This part is undeniable: The Falcons were 10 yards from the touchdown that would have given them a late lead in the NFC Championship game. In sum, they were 10 yards from the Super Bowl. Having come so close, it’s inevitable that they want to do more than come close this time around. That said …

The Falcons do not see the 2013 season as Super Bowl or bust. Put bluntly, they’re not that stupid.

Do they believe they’ll have a chance to reach the Super Bowl? (In New Jersey, no less. Held outdoors, no less.) Sure they do. They’ve been a winning team for five seasons. They were the NFC’s No. 1 seed in 2010 and 2012. They have a lot of good players. Why wouldn’t they have a chance?

Still, there’s a difference between aspiration and desperation. Some observers have taken the offseason acquisitions of free agents Steven Jackson and Osi Umenyiora and the trading-up for Desmond Trufant in the April draft as evidence that the Falcons saw themselves as one — or two, or three — pieces from a championship. But it’s not that simple. In team-building, it rarely is.

Would a team in win-it-all-now mode have cut five starters? (Defensive end John Abraham, cornerbacks Dunta Robinson and Brent Grimes, right tackle Tyson Clabo and running back Michael Turner. Of those, only Turner seemed at the end of the line.) Wouldn’t a team looking to negotiate 10 more yards have erred on the side of continuity?

To their credit, the Falcons look — and have, under the current administration, always looked — at the bigger picture. They want very much to win a Super Bowl, but their mandate under general manager Thomas Dimitroff isn’t to build a team capable of winning one Super Bowl; it’s to build one that can compete at the highest level every single season. That these Falcons haven’t yet hoisted the Lombardi Trophy doesn’t mean their work has been substandard. (Winning a Super Bowl is hard. If it weren’t, there would be a 32-way tie for first place.)

To this longtime observer, the Falcons’ 2013 season appears less a Hail Mary than a bridge to even brighter tomorrows. The offensive line, lately the worst part of a star-studded offense, has been given over to youth. The defense, which under Dimitroff and Mike Smith has never risen to the level of the offense, is again in transition: New cornerbacks, perhaps new linebackers, Umenyiora in for Abraham. It’s possible both areas could coalesce overnight; possible, but not probable.

Why change so much when you were, ahem, 10 yards from the Super Bowl? Because the Falcons were smart enough to realize that being 10 yards from a Super Bowl in a given season didn’t a guarantee continued success. As Danny Tuccitto of Football Outsiders noted last season, the 2012 Falcons were, in terms of snap counts, the NFL’s oldest team. In the five aforementioned cuts and the retired Todd McClure, the Falcons shed six men who would have been 30 or older as of Opening Day 2013.

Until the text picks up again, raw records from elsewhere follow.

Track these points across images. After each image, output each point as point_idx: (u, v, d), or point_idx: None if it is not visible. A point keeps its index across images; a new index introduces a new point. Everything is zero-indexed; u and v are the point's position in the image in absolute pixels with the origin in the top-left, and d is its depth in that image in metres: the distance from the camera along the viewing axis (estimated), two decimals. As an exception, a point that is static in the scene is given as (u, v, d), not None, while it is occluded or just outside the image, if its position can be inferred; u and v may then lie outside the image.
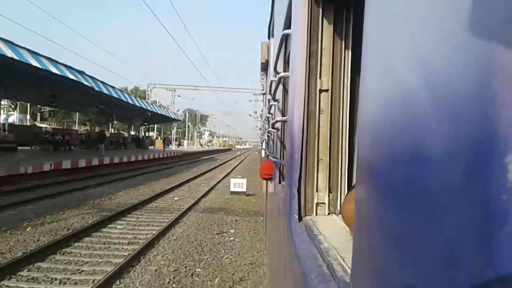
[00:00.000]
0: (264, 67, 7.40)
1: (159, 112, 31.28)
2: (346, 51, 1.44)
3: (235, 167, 24.63)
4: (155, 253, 5.87)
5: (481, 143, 0.30)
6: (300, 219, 1.39)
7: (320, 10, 1.39)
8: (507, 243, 0.27)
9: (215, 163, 29.39)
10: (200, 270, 5.14)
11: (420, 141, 0.41)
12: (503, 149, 0.28)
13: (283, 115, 2.46)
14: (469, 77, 0.32)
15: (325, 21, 1.41)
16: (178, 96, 49.52)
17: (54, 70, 13.93)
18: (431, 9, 0.40)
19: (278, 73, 2.17)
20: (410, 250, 0.42)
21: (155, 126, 44.98)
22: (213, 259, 5.73)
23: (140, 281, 4.67)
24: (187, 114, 68.47)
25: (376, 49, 0.58)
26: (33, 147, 20.94)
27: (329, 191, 1.44)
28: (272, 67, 2.81)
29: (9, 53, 11.30)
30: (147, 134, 39.59)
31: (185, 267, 5.25)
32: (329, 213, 1.42)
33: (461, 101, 0.33)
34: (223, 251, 6.16)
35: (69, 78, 15.05)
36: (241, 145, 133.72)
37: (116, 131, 35.90)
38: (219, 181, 15.73)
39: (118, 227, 7.58)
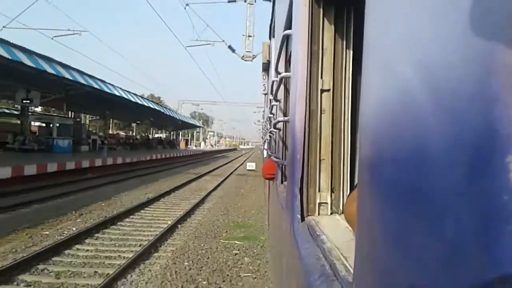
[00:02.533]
0: (266, 67, 7.40)
1: (187, 121, 44.83)
2: (347, 51, 1.44)
3: (243, 162, 34.91)
4: (226, 181, 17.15)
5: (482, 143, 0.30)
6: (302, 219, 1.39)
7: (321, 11, 1.39)
8: (509, 243, 0.27)
9: (228, 159, 40.87)
10: (243, 183, 16.40)
11: (421, 141, 0.41)
12: (504, 149, 0.28)
13: (284, 115, 2.46)
14: (470, 77, 0.32)
15: (326, 22, 1.41)
16: (201, 109, 69.64)
17: (149, 105, 26.09)
18: (431, 9, 0.40)
19: (280, 73, 2.17)
20: (413, 249, 0.42)
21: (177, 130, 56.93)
22: (245, 183, 16.71)
23: (227, 184, 16.05)
24: (201, 119, 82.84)
25: (377, 49, 0.58)
26: (117, 148, 30.46)
27: (332, 191, 1.44)
28: (274, 67, 2.81)
29: (117, 93, 19.79)
30: (167, 137, 51.74)
31: (238, 184, 16.07)
32: (331, 213, 1.42)
33: (462, 101, 0.33)
34: (248, 182, 16.83)
35: (153, 108, 26.96)
36: (244, 145, 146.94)
37: (133, 134, 45.25)
38: (238, 167, 27.17)
39: (207, 177, 18.43)
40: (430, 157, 0.39)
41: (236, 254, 5.94)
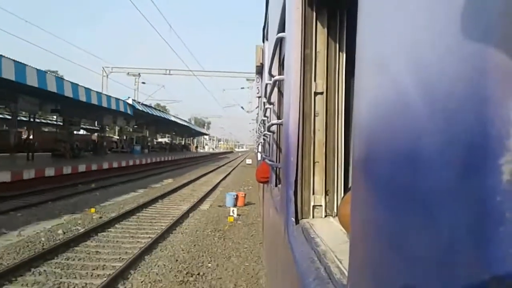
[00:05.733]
0: (259, 70, 7.40)
1: (199, 130, 58.96)
2: (341, 53, 1.44)
3: (242, 161, 48.17)
4: (235, 169, 31.60)
5: (475, 144, 0.31)
6: (297, 222, 1.38)
7: (314, 14, 1.40)
8: (502, 243, 0.27)
9: (229, 159, 56.30)
10: (245, 169, 30.24)
11: (415, 143, 0.41)
12: (497, 150, 0.28)
13: (278, 118, 2.47)
14: (462, 79, 0.32)
15: (319, 24, 1.41)
16: (209, 121, 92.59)
17: (187, 124, 44.03)
18: (424, 12, 0.40)
19: (273, 76, 2.18)
20: (407, 251, 0.42)
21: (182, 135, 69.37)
22: (246, 169, 29.95)
23: (236, 170, 30.56)
24: (206, 125, 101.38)
25: (370, 52, 0.58)
26: (157, 150, 44.68)
27: (326, 194, 1.44)
28: (267, 70, 2.81)
29: (172, 118, 35.82)
30: (176, 142, 66.73)
31: (242, 170, 30.35)
32: (326, 216, 1.42)
33: (455, 103, 0.33)
34: (247, 169, 29.25)
35: (185, 125, 42.73)
36: (239, 148, 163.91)
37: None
38: (240, 163, 39.63)
39: (223, 167, 33.09)
40: (424, 159, 0.39)
41: (247, 182, 18.96)
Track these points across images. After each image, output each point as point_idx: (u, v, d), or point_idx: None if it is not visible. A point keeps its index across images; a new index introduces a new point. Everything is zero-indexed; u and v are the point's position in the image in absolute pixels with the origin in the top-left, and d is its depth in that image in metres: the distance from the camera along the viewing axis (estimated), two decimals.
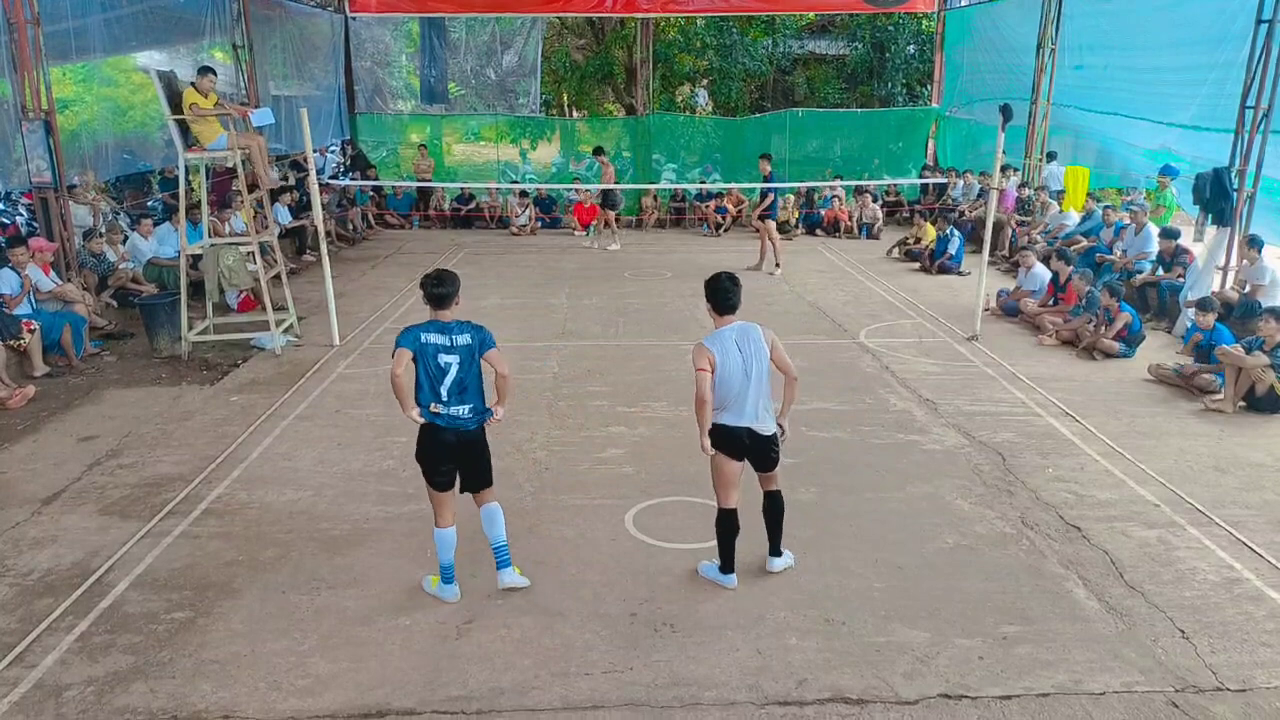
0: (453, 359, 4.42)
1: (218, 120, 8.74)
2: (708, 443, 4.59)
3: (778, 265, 13.11)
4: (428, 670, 4.14)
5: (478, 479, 4.67)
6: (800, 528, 5.41)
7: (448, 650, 4.29)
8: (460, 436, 4.51)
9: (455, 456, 4.57)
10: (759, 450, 4.67)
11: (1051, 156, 14.93)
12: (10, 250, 8.50)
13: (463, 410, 4.48)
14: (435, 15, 18.68)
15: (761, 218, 13.22)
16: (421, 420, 4.49)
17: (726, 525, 4.72)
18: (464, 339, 4.45)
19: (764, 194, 13.33)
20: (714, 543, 4.83)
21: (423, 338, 4.42)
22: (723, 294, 4.56)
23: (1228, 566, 5.04)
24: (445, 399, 4.44)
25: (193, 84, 8.55)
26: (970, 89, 17.68)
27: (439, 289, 4.45)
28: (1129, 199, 12.84)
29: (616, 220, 15.56)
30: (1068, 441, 6.84)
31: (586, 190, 16.67)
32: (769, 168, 13.45)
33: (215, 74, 8.90)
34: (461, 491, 4.70)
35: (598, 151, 16.14)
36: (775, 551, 4.97)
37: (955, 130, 18.74)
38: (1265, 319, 7.54)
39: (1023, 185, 14.71)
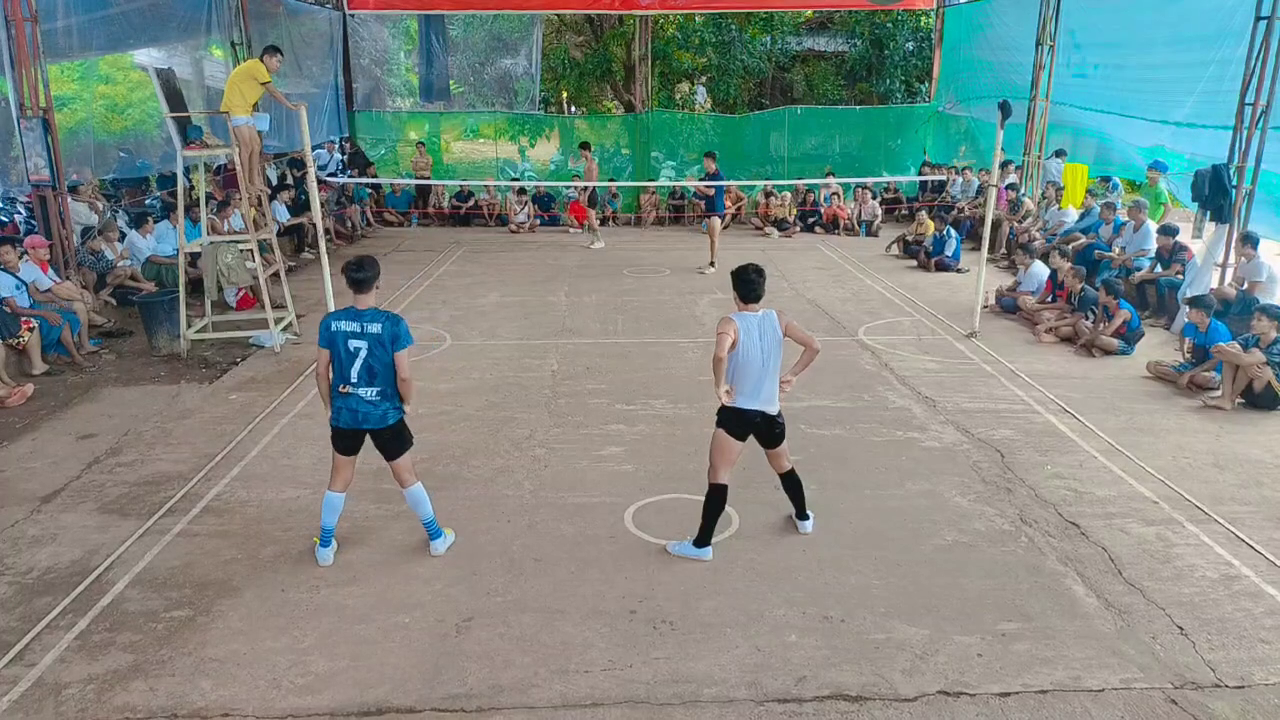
0: (362, 344, 4.69)
1: (256, 100, 8.85)
2: (723, 390, 4.73)
3: (711, 264, 12.96)
4: (427, 668, 4.14)
5: (388, 451, 4.91)
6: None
7: (447, 648, 4.29)
8: (364, 418, 4.75)
9: (360, 434, 4.84)
10: (766, 428, 4.94)
11: (1060, 154, 14.83)
12: None
13: (370, 393, 4.73)
14: (434, 12, 18.65)
15: (707, 214, 13.18)
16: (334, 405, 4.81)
17: (717, 500, 4.96)
18: (374, 327, 4.70)
19: (708, 192, 13.39)
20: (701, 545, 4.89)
21: (334, 325, 4.75)
22: (748, 285, 4.78)
23: (1226, 563, 5.05)
24: (354, 381, 4.72)
25: (262, 59, 8.82)
26: (969, 86, 17.65)
27: (358, 274, 4.76)
28: (1136, 198, 12.79)
29: (614, 218, 15.51)
30: (1066, 438, 6.85)
31: (575, 186, 16.62)
32: (714, 166, 13.40)
33: (282, 55, 9.23)
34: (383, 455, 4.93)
35: (583, 146, 16.08)
36: (802, 516, 5.33)
37: (943, 126, 18.70)
38: (1258, 316, 7.55)
39: (1009, 187, 14.57)
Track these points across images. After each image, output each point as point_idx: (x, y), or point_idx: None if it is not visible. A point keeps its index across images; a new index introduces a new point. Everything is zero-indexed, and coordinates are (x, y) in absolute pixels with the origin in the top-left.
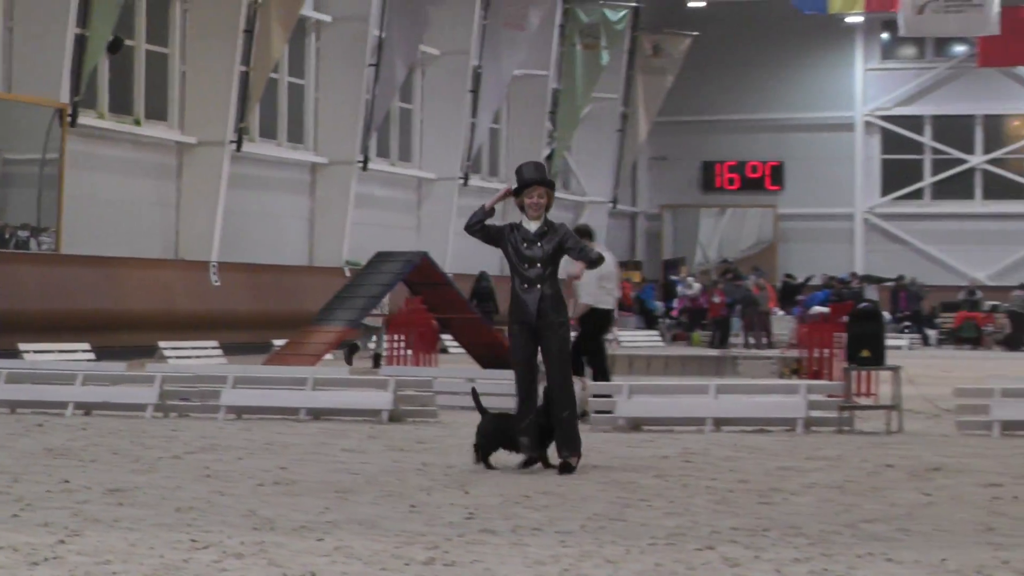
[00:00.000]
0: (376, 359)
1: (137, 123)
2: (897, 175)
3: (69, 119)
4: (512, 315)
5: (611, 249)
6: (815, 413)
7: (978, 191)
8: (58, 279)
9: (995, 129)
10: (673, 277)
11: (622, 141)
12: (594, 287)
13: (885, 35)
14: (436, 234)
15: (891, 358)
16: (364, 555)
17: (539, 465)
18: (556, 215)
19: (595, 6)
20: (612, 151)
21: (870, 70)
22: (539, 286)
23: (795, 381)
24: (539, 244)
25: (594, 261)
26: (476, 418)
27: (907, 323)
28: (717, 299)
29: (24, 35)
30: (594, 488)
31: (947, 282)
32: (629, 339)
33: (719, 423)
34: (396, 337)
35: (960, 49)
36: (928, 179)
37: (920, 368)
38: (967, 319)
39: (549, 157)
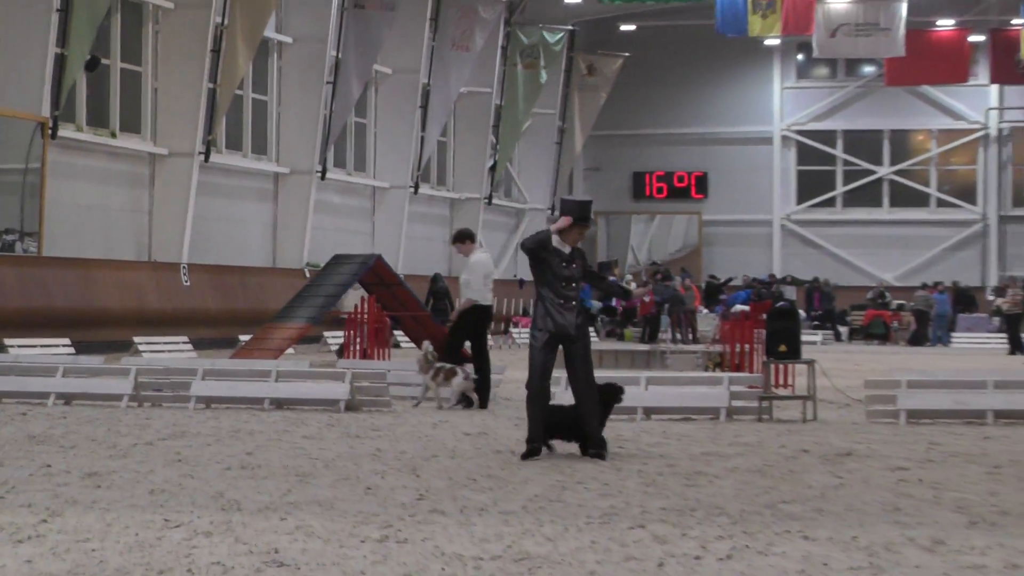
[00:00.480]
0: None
1: (113, 135)
2: (811, 185)
3: (50, 132)
4: (541, 325)
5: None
6: (737, 403)
7: (885, 199)
8: (39, 279)
9: (901, 143)
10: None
11: (559, 153)
12: (480, 285)
13: (801, 56)
14: (389, 238)
15: (806, 352)
16: (323, 533)
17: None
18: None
19: (535, 29)
20: (550, 162)
21: (787, 88)
22: (574, 303)
23: (718, 374)
24: (573, 265)
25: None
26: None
27: (821, 320)
28: (647, 298)
29: (7, 54)
30: (534, 472)
31: (857, 283)
32: None
33: (649, 412)
34: (352, 333)
35: (869, 69)
36: (840, 188)
37: (833, 362)
38: (876, 317)
39: (492, 168)
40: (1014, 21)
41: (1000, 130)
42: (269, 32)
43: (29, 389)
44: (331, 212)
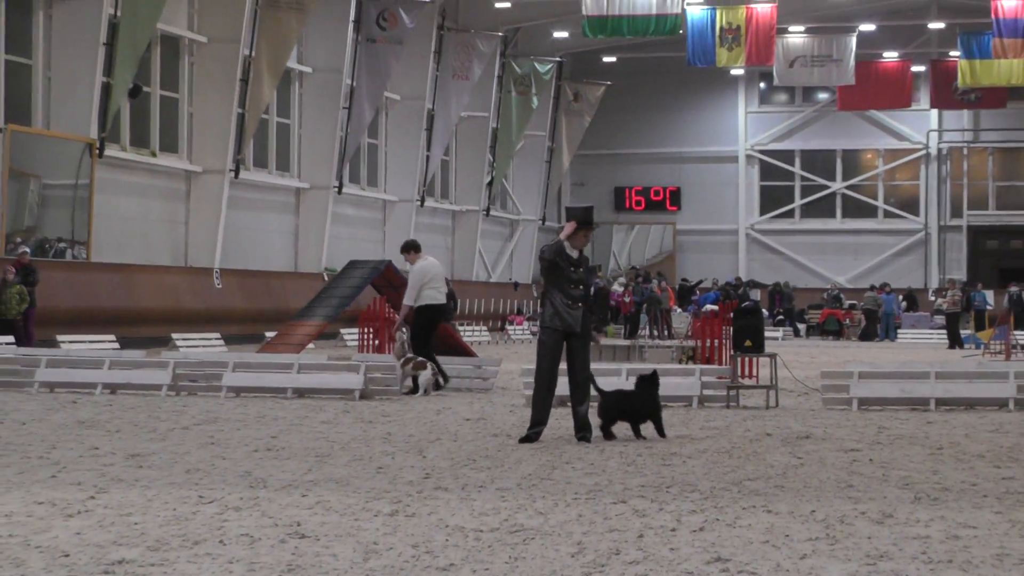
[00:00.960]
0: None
1: (153, 155)
2: (773, 198)
3: (97, 152)
4: (550, 323)
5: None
6: (707, 392)
7: (838, 211)
8: (88, 282)
9: (852, 161)
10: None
11: (549, 170)
12: (416, 291)
13: (763, 84)
14: (398, 246)
15: (769, 347)
16: (339, 508)
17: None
18: (496, 230)
19: (527, 60)
20: (541, 178)
21: (751, 112)
22: (580, 304)
23: (691, 366)
24: (580, 268)
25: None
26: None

Why did the Falcons take Trufant in Round 1? Because they needed a starting cornerback, duh. Why did they then grab Robert Alford in Round 2? Because incumbent Asante Samuel is 32 and won’t be starting much longer. Why did the Falcons trade five picks for Julio Jones in 2011 when they already had Roddy White? Because White was about to turn 30, and there would be a need for a new No. 1 receiver soon enough.

If you’ll recall, the Jones move was interpreted as the Falcons’ attempt to land the one man who would be the difference between losing their first playoff game and reaching a Super Bowl. It didn’t pan out that way, at least not immediately. The 2011 Falcons went 10-6 and were beaten 24-2 in the wild-card round. But today Jones is one of the NFL’s three best receivers and might well be the finest player on this roster, Matt Ryan included.

The point being: Just because the Falcons didn’t win it all seven months after drafting Jones didn’t invalidate the trade. They weren’t in Super-Bowl-or-bust place then, just as they’re not there now. They took a small step backward in 2011, then another forward in 2012. No one should be surprised if that pattern holds in 2013.

With this wicked schedule and so many moving parts, the season ahead wouldn’t seem the ideal place to stage a last stand. Good thing the Falcons aren’t treating it that way. If everything clicks and they wind up in the Meadowlands in February, they’ll be delighted. If not, they’ll try again in 2014. They’re in it to win it, yes, but they’re also in it for the long haul.